` Painting of woman making paper fan

Tachibana Minko, Fan making from 'Various Classes of Artisans in Colored Pictures' (Saiga shokunin burui), illustrated book; 1770. British Museum.

Craft Culture in Early Modern Japan: Materials, Makers, Mastery with Christine Guth

Most studies of Japanese crafts during the Momoyama and Tokugawa periods approach the subject from the perspective of individual masters and media, or within the realms of collecting, curation, and display. In this lecture, Christine Guth will take a different approach, drawing critical attention to the dynamic, multidirectional network of forces—both material and immaterial-- that undergird Japan’s extraordinarily rich, diverse and aesthetically sophisticated artifactual culture.

This will include the particular materials and tools and the people who wield them, but also the institutions, modes of thought, behaviors and the reciprocal relationships among them.

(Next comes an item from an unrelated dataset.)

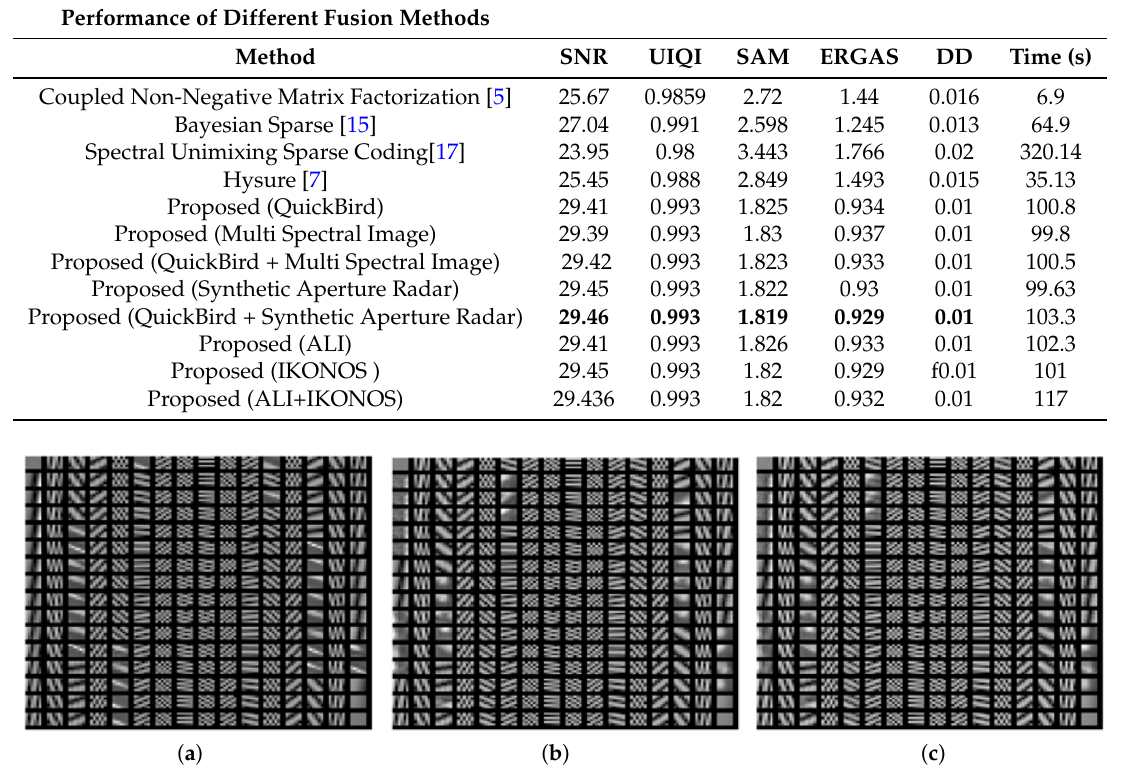
Table 4. Quality measures for the Shiraz dataset (256 × 128 × 170).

In drawing attention to “craft culture” this lecture, based on Christine's latest publication Craft Culture in Early Modern JapanMaterials, Makers, Mastery, will emphasize shared assumptions fundamental to ways and values of making that transcend the specifics of each practice.


About the speaker

Christine M. E. Guth has taught at institutions including Princeton, Harvard, University of Pennsylvania, and Berkeley. She led the Asian specialism in the Victoria and Albert Museum & Royal College of Art’s Post-graduate History of Design Program from 2007 until 2016.  Her previous books include Art of Edo Japan: The Artist and the City 1615-1868 (1996) and Hokusai’s Great Wave: Biography of a Global Icon (2015). She is also co-author (with Haruhiko Fujita) of The Encyclopedia of East-Asian Design (2019). Craft Culture in Early Modern JapanMaterials, Makers, Mastery will be published in October 2021.